#### Required work:
Transcribe exactly the lines from the one holding "focal_mm: 500" through the closing line of the entries below. Pictures stay out of the copy.

#### Lens and sensor metadata:
——

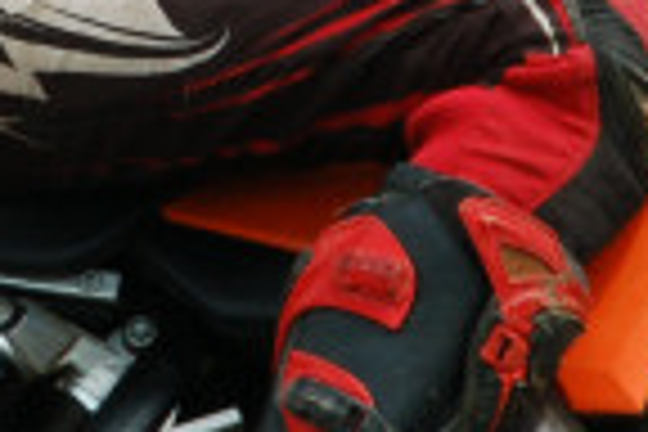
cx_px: 63
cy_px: -158
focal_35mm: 1667
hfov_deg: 1.2
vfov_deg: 0.8
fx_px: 30004
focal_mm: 200
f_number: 11
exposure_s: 1/350
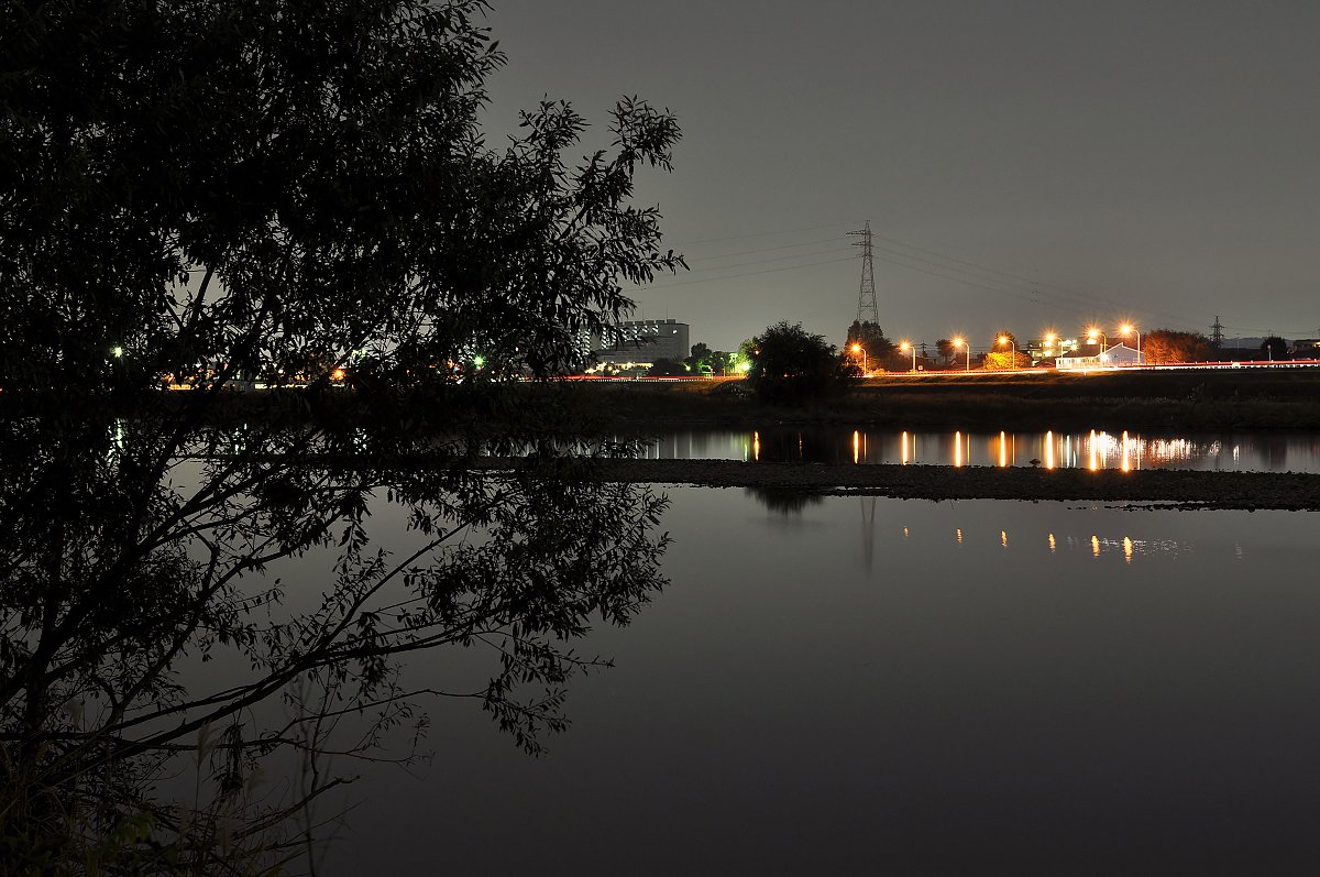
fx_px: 2417
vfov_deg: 20.6
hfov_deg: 30.5
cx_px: 660
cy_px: 438
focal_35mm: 66
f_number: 8
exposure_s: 25
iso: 200
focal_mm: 44
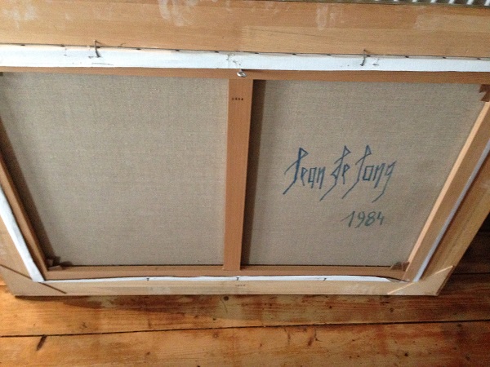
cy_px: 184
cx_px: 245
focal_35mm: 33
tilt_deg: -54.7
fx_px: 467
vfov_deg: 42.9
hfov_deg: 55.4
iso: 500
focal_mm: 4.12
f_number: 2.4
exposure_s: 1/15
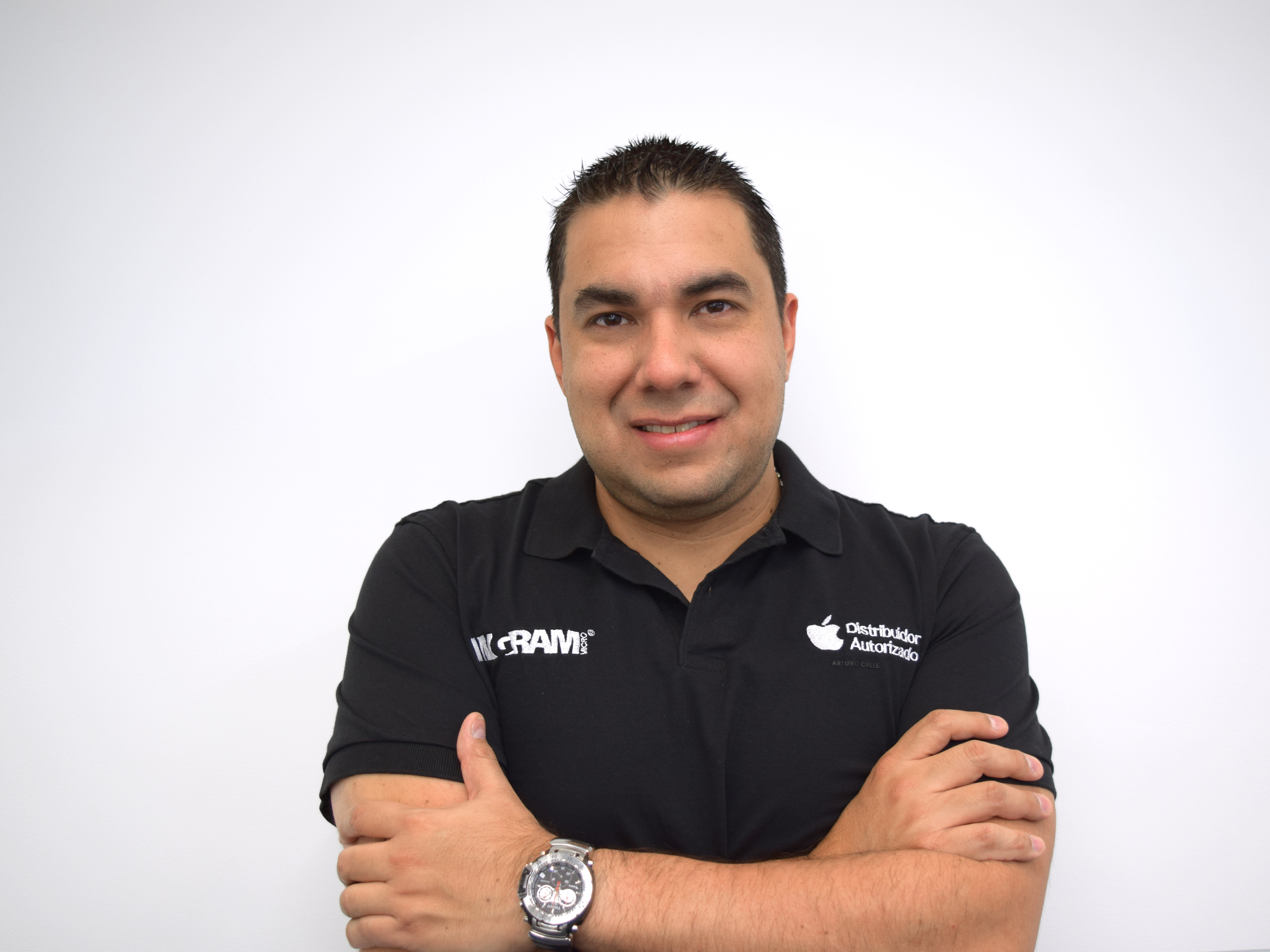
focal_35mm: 39
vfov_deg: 36.8
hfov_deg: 47.8
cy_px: 476
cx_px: 668
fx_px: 1431
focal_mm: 24
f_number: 4
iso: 280
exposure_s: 1/60
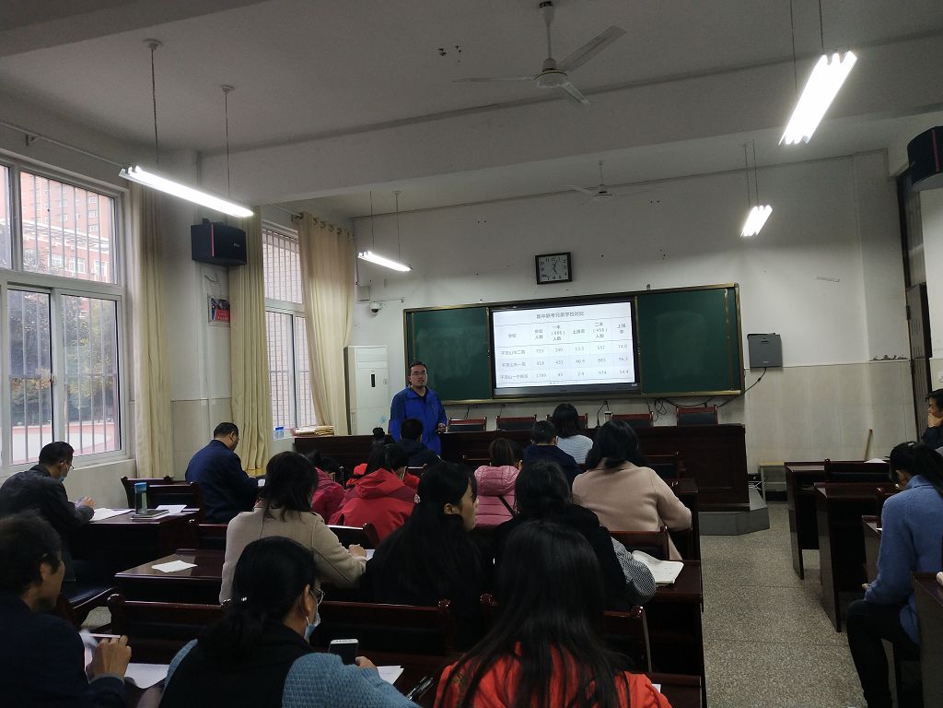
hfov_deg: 60.0
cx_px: 472
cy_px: 354
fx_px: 817
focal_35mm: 30
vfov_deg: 46.8
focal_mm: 3.95
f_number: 1.8
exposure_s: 1/50
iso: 176
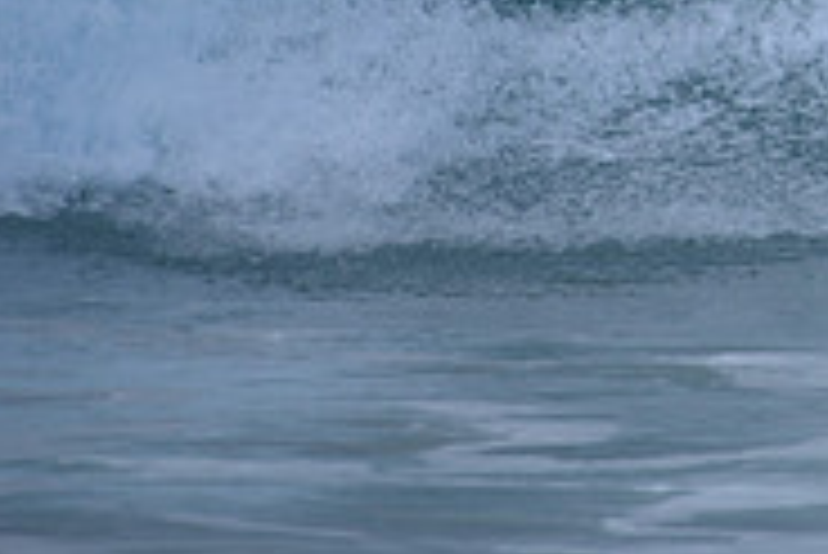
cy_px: -218
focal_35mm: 1597
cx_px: 1292
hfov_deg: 1.3
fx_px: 36759
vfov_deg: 0.9
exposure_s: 1/800
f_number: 5.6
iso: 140
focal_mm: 500
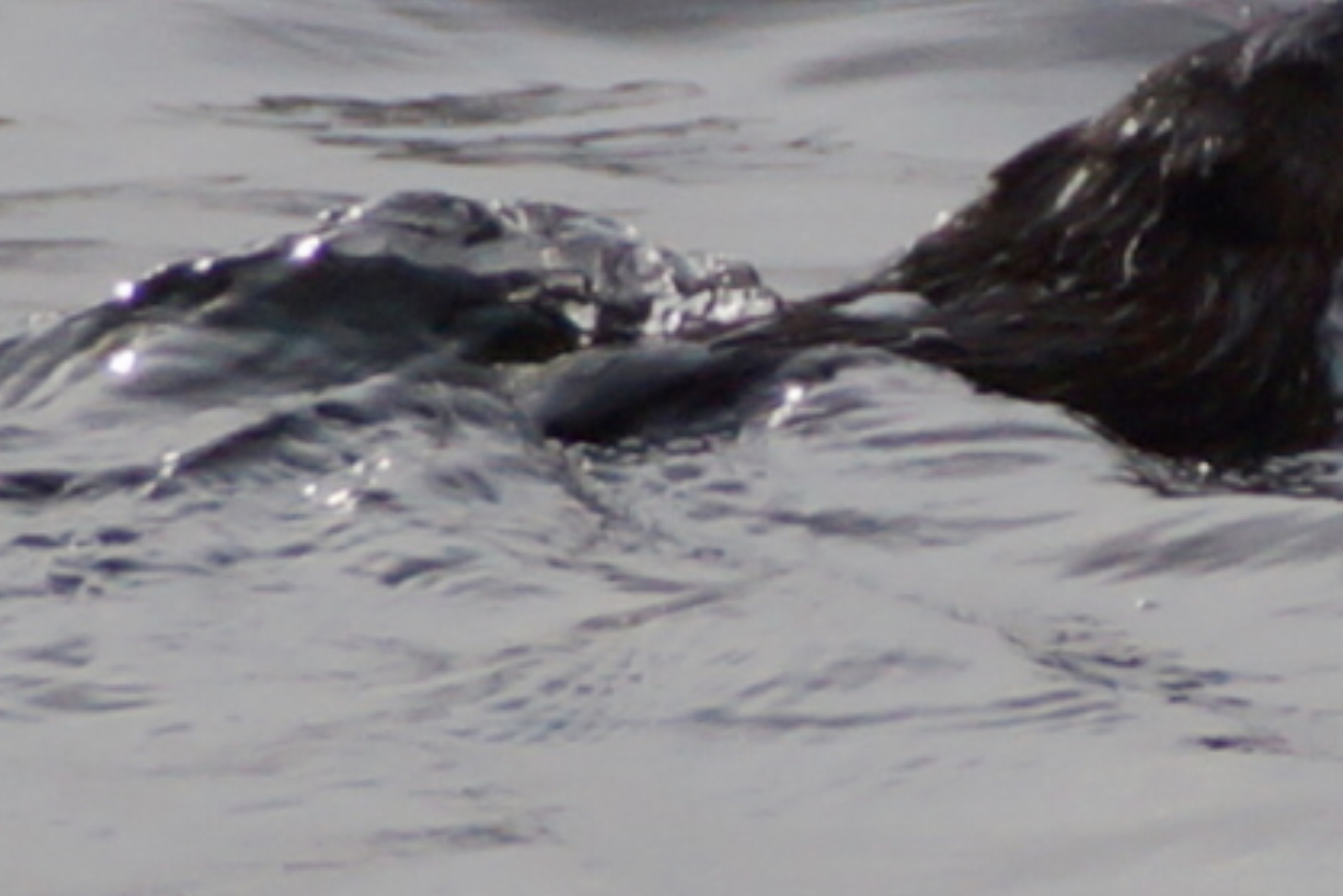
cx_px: 964
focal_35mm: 896
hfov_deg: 2.3
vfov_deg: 1.5
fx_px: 33435
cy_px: 286
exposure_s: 1/400
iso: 100
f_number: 6.3
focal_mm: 250
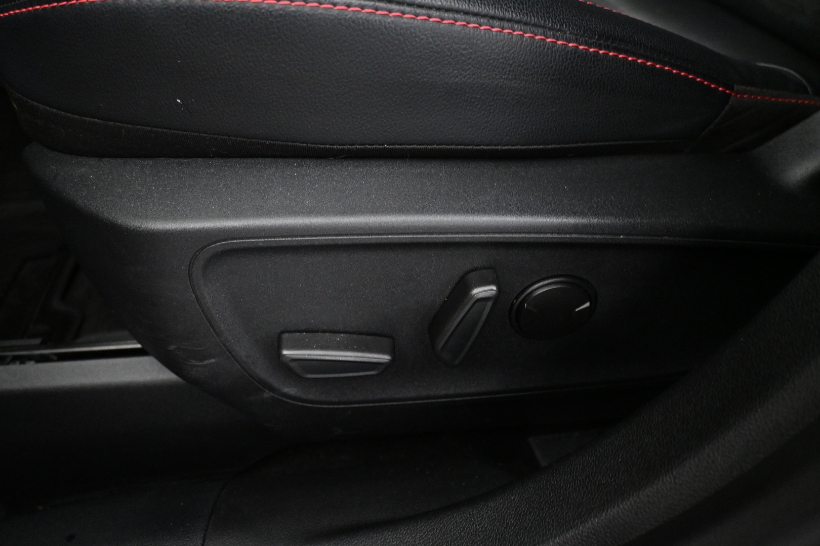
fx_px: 615
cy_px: 273
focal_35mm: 27
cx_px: 410
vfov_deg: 47.9
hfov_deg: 67.4
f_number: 3.5
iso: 4000
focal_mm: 18
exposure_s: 1/20
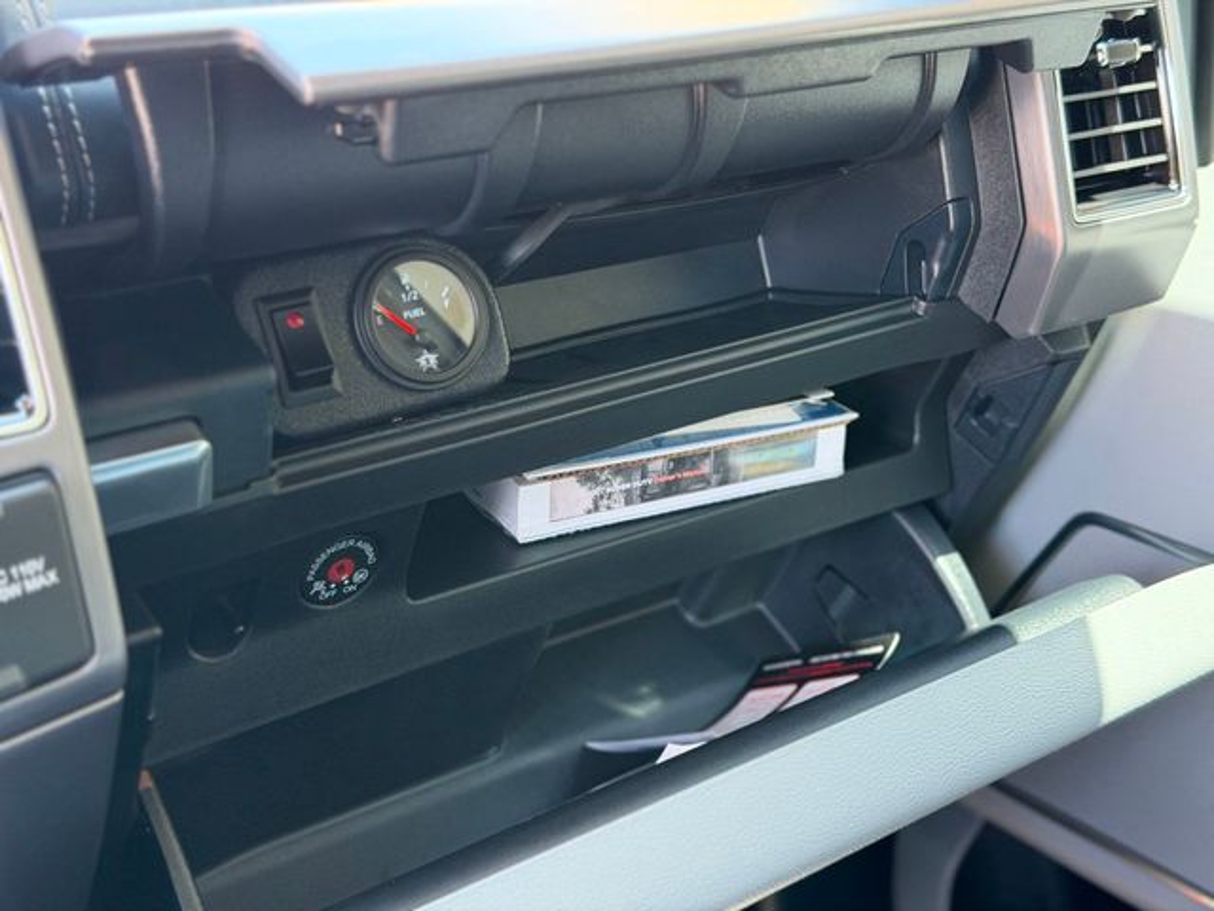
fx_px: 1683
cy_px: 456
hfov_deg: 39.7
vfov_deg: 30.3
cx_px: 607
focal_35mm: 48
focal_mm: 6.76
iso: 250
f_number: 1.78
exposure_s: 1/60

——

#### Response to the task:
focal_mm: 500
cx_px: 964
focal_35mm: 896
hfov_deg: 2.3
vfov_deg: 1.5
fx_px: 33435
cy_px: 286
exposure_s: 1/400
iso: 100
f_number: 6.3
focal_mm: 250
fx_px: 615
cy_px: 273
focal_35mm: 27
cx_px: 410
vfov_deg: 47.9
hfov_deg: 67.4
f_number: 3.5
iso: 4000
focal_mm: 18
exposure_s: 1/20
fx_px: 1683
cy_px: 456
hfov_deg: 39.7
vfov_deg: 30.3
cx_px: 607
focal_35mm: 48
focal_mm: 6.76
iso: 250
f_number: 1.78
exposure_s: 1/60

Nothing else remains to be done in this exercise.